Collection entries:

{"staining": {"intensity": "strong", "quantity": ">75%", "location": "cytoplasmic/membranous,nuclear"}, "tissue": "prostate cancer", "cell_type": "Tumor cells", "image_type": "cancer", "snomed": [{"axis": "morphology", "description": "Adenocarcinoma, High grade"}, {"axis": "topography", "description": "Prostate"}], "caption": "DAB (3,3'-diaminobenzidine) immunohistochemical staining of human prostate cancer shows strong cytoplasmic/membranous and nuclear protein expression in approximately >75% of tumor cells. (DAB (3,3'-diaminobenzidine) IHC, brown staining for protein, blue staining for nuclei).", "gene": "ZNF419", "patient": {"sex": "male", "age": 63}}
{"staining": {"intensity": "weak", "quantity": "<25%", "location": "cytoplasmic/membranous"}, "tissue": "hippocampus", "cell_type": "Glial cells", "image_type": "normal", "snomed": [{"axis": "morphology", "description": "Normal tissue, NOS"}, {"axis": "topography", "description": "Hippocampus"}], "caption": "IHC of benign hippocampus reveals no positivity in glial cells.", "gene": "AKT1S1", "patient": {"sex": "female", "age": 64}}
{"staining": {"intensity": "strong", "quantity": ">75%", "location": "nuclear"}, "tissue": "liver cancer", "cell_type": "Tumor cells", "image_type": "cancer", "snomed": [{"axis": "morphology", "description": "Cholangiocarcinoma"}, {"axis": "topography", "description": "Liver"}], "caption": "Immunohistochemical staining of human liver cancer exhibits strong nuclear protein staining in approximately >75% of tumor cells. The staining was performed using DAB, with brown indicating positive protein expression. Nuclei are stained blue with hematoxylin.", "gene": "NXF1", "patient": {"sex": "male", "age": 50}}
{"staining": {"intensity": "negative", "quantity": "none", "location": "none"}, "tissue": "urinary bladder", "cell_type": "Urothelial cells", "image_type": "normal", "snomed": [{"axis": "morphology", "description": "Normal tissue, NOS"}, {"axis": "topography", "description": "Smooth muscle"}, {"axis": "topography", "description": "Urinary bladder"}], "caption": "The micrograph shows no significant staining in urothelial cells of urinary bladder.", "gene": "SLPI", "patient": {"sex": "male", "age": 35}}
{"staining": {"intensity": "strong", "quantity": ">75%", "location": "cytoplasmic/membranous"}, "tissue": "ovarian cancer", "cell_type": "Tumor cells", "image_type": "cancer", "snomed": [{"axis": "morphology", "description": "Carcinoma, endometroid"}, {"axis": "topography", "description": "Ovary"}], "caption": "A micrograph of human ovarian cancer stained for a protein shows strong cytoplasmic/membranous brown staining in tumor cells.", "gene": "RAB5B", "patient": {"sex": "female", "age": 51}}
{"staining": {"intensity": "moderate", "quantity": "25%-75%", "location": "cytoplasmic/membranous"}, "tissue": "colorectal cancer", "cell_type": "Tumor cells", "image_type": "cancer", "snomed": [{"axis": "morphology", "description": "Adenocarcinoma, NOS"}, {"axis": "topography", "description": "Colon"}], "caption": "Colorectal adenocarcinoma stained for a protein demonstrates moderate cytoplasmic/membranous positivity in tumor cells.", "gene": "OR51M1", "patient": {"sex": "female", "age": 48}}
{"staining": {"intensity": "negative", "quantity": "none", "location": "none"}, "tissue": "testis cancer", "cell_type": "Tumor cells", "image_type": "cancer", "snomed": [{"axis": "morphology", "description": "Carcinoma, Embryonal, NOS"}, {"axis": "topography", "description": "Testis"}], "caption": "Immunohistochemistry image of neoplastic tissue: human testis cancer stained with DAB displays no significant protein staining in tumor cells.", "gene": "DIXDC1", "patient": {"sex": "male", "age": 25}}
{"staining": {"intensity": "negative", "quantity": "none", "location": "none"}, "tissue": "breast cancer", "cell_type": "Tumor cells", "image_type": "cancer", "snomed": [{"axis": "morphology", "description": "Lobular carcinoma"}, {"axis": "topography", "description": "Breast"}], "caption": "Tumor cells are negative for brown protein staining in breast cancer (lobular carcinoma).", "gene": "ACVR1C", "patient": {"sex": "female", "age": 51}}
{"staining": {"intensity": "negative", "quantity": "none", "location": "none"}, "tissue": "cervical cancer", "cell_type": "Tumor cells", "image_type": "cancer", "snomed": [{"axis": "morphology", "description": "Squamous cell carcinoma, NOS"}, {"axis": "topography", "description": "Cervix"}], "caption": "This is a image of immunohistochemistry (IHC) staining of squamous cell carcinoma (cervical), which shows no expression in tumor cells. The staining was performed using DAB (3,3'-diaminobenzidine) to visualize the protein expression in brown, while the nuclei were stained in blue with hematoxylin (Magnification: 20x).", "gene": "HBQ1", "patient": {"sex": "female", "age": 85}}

▶ _About this exercise_:
Restate every record word for word.

▶ _The answer_:
{"staining": {"intensity": "strong", "quantity": ">75%", "location": "cytoplasmic/membranous,nuclear"}, "tissue": "prostate cancer", "cell_type": "Tumor cells", "image_type": "cancer", "snomed": [{"axis": "morphology", "description": "Adenocarcinoma, High grade"}, {"axis": "topography", "description": "Prostate"}], "caption": "DAB (3,3'-diaminobenzidine) immunohistochemical staining of human prostate cancer shows strong cytoplasmic/membranous and nuclear protein expression in approximately >75% of tumor cells. (DAB (3,3'-diaminobenzidine) IHC, brown staining for protein, blue staining for nuclei).", "gene": "ZNF419", "patient": {"sex": "male", "age": 63}}
{"staining": {"intensity": "weak", "quantity": "<25%", "location": "cytoplasmic/membranous"}, "tissue": "hippocampus", "cell_type": "Glial cells", "image_type": "normal", "snomed": [{"axis": "morphology", "description": "Normal tissue, NOS"}, {"axis": "topography", "description": "Hippocampus"}], "caption": "IHC of benign hippocampus reveals no positivity in glial cells.", "gene": "AKT1S1", "patient": {"sex": "female", "age": 64}}
{"staining": {"intensity": "strong", "quantity": ">75%", "location": "nuclear"}, "tissue": "liver cancer", "cell_type": "Tumor cells", "image_type": "cancer", "snomed": [{"axis": "morphology", "description": "Cholangiocarcinoma"}, {"axis": "topography", "description": "Liver"}], "caption": "Immunohistochemical staining of human liver cancer exhibits strong nuclear protein staining in approximately >75% of tumor cells. The staining was performed using DAB, with brown indicating positive protein expression. Nuclei are stained blue with hematoxylin.", "gene": "NXF1", "patient": {"sex": "male", "age": 50}}
{"staining": {"intensity": "negative", "quantity": "none", "location": "none"}, "tissue": "urinary bladder", "cell_type": "Urothelial cells", "image_type": "normal", "snomed": [{"axis": "morphology", "description": "Normal tissue, NOS"}, {"axis": "topography", "description": "Smooth muscle"}, {"axis": "topography", "description": "Urinary bladder"}], "caption": "The micrograph shows no significant staining in urothelial cells of urinary bladder.", "gene": "SLPI", "patient": {"sex": "male", "age": 35}}
{"staining": {"intensity": "strong", "quantity": ">75%", "location": "cytoplasmic/membranous"}, "tissue": "ovarian cancer", "cell_type": "Tumor cells", "image_type": "cancer", "snomed": [{"axis": "morphology", "description": "Carcinoma, endometroid"}, {"axis": "topography", "description": "Ovary"}], "caption": "A micrograph of human ovarian cancer stained for a protein shows strong cytoplasmic/membranous brown staining in tumor cells.", "gene": "RAB5B", "patient": {"sex": "female", "age": 51}}
{"staining": {"intensity": "moderate", "quantity": "25%-75%", "location": "cytoplasmic/membranous"}, "tissue": "colorectal cancer", "cell_type": "Tumor cells", "image_type": "cancer", "snomed": [{"axis": "morphology", "description": "Adenocarcinoma, NOS"}, {"axis": "topography", "description": "Colon"}], "caption": "Colorectal adenocarcinoma stained for a protein demonstrates moderate cytoplasmic/membranous positivity in tumor cells.", "gene": "OR51M1", "patient": {"sex": "female", "age": 48}}
{"staining": {"intensity": "negative", "quantity": "none", "location": "none"}, "tissue": "testis cancer", "cell_type": "Tumor cells", "image_type": "cancer", "snomed": [{"axis": "morphology", "description": "Carcinoma, Embryonal, NOS"}, {"axis": "topography", "description": "Testis"}], "caption": "Immunohistochemistry image of neoplastic tissue: human testis cancer stained with DAB displays no significant protein staining in tumor cells.", "gene": "DIXDC1", "patient": {"sex": "male", "age": 25}}
{"staining": {"intensity": "negative", "quantity": "none", "location": "none"}, "tissue": "breast cancer", "cell_type": "Tumor cells", "image_type": "cancer", "snomed": [{"axis": "morphology", "description": "Lobular carcinoma"}, {"axis": "topography", "description": "Breast"}], "caption": "Tumor cells are negative for brown protein staining in breast cancer (lobular carcinoma).", "gene": "ACVR1C", "patient": {"sex": "female", "age": 51}}
{"staining": {"intensity": "negative", "quantity": "none", "location": "none"}, "tissue": "cervical cancer", "cell_type": "Tumor cells", "image_type": "cancer", "snomed": [{"axis": "morphology", "description": "Squamous cell carcinoma, NOS"}, {"axis": "topography", "description": "Cervix"}], "caption": "This is a image of immunohistochemistry (IHC) staining of squamous cell carcinoma (cervical), which shows no expression in tumor cells. The staining was performed using DAB (3,3'-diaminobenzidine) to visualize the protein expression in brown, while the nuclei were stained in blue with hematoxylin (Magnification: 20x).", "gene": "HBQ1", "patient": {"sex": "female", "age": 85}}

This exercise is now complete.